Many argue that the lack of quality and substance in Indonesian pop culture products recently—such as soap operas, variety shows, comedy shows, and even YouTube content, become the reason why many Indonesian youths have to search for better entertainment from other countries. People are not as tolerant of jokes jabbing at people’s intelligence, physical appearance, and ethnic identities anymore. People are becoming less interested in family feuds, cheating scandals, and setting up catfights to promote a new over-autotuned single. Everyone laughs seeing a dead body of a supposed villainous character being bombed by a meteor instead of fearing for their own morals. Many are tired of the same recycled plot of a beautiful poor girl meeting a cold but rich guy that happens to be handsome, falling in love and for some reason needs more than 200 episodes for the story to end.
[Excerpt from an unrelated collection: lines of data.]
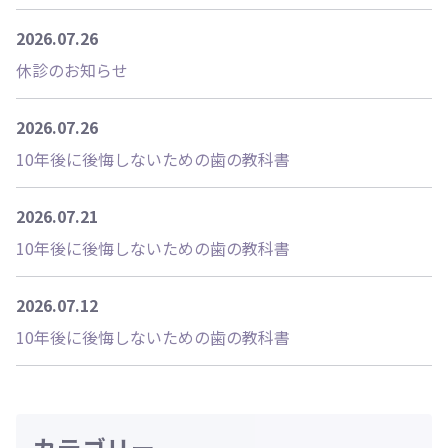
2026.07.26
休診のお知らせ
2026.07.26
10年後に後悔しないための歯の教科書
2026.07.21
10年後に後悔しないための歯の教科書
2026.07.12
10年後に後悔しないための歯の教科書
カテゴリー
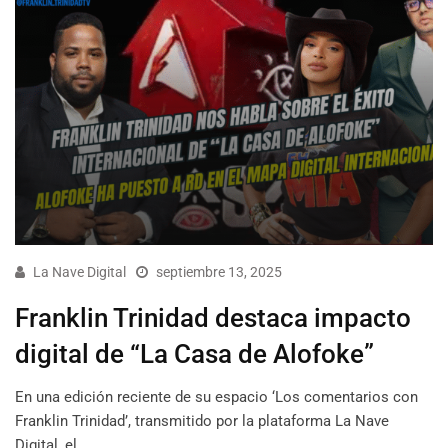
La Nave Digital
septiembre 13, 2025
Franklin Trinidad destaca impacto
digital de “La Casa de Alofoke”
En una edición reciente de su espacio ‘Los comentarios con
Franklin Trinidad’, transmitido por la plataforma La Nave
Digital, el…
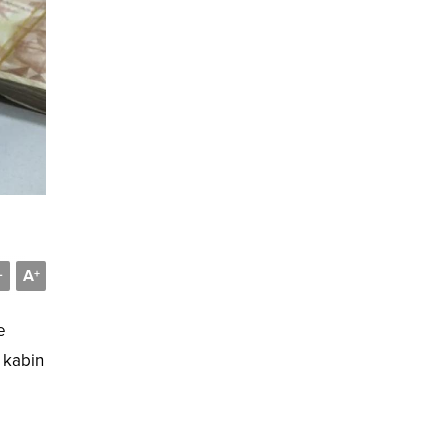
A
-
+
e
 kabin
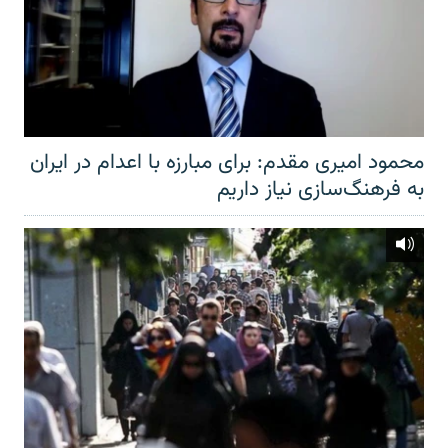
محمود امیری مقدم: برای مبارزه با اعدام در ایران
به فرهنگ‌سازی نیاز داریم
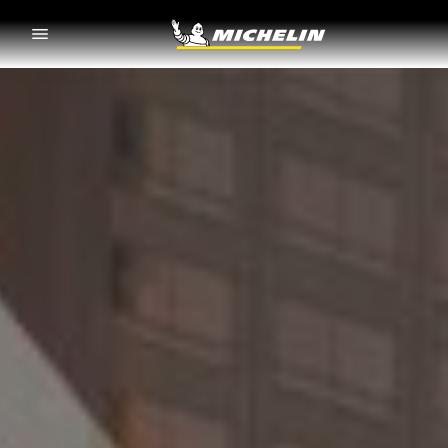
Go to page content
Go to page navigation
Moreover, there’s no such thing as Indonesian youth completely leaving behind local pop culture things. If anything, they’re just searching for another outlet or platform to search for it other than any big TV stations. Acts like Arif Muhammad, an influencer, who cosplays a typical North Sumatran mother, which can bring Indonesian culture to the audience, and it will be great if the contents become trending. New names such as Lathi, Stephanie Poetri, and Dita Karang are flourishing online for their music. Content creators such as Jerome Polin, who serves entertaining and educational content, are still doing well in terms of fame and relevancy. These prove how no one is completely leaving the Indonesian entertainment scheme in the bigger picture.
I think the question raised shouldn’t be “Why are these kids leaving their local entertainment providers (such as TV series or mainstream music)?” but “What makes them have to search for entertainment from outside their own native language?”.